Friday, June 24, 2011

Time Flies - 100th Post!

This is my 100th post, yay!  I know I haven’t been blogging every day, I guess I’ve just been trying to focus on writing that new pilot right now.

Speaking of…writing this pilot has been a new and interesting experience.  For starters, the show is a lot more “cable” than what I usually write, which is cool with me…I like to watch cable shows and I'm trying to stretch myself after all.  It’s also my first time tackling a “period piece.”  That is to say, the pilot isn’t set in 2011.  The experience has been fun, but before I can really get into the writing of the actual script, I’m having to do a lot of research…library here I come!

Google Classic: For researching your retro TV show

Like I said a few posts back, I wanted to do something more out of the box for this pilot since the last one I wrote was much more mainstream.  As it happens, I had this seed of an idea I’d kicked around a while back, but I thought the premise was too “out there” or rather there was just something about it that did not work.  I came back to it recently and realized that the real problem I had with the idea was that it wasn't convincing as a modern story.  By setting it in a different time period, it suddenly became plausible to me.
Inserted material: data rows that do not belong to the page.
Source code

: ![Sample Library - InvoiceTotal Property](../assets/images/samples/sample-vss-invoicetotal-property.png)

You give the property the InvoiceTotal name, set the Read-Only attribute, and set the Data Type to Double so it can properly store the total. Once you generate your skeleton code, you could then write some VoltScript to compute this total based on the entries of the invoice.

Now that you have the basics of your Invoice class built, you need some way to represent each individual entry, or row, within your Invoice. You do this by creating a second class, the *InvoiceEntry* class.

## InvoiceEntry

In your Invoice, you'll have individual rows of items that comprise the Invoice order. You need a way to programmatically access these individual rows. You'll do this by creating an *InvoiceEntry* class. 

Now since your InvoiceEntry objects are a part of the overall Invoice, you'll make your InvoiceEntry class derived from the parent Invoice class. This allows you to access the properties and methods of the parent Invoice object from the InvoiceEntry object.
So yeah, I guess you can say I’m getting on the Mad Men/Boardwalk Empire train.   And why not?  Period piece type shows are very hot right now.  Both of those shows (Mad Men and Boardwalk Empire) are magnets for awards, and more importantly, even though both are cable shows, they seem to be the type of shows that networks want.  There were several “Mad Men effect" shows as I called them this pilot season and 2 of them, Pan Am and The Playboy Club, got picked up.

I do worry that my sample will look stale if both those new network shows fail and people cool to the idea of retro set shows, but I’m trying not to think about that right now.  After all, even if this trend does briefly end next year, I don’t think period pieces will stay gone for long.  Before we could time travel with Mad Men there was Happy Days, Laverne & ShirleyThe Wonder Years, HomefrontI'll Fly AwayAmerican Dreams, Swingtown, and That 70s Show just to name a few. I think there will always be a place for shows that either feed our love of nostalgia or that take us back to a different time we didn't get the chance to experience.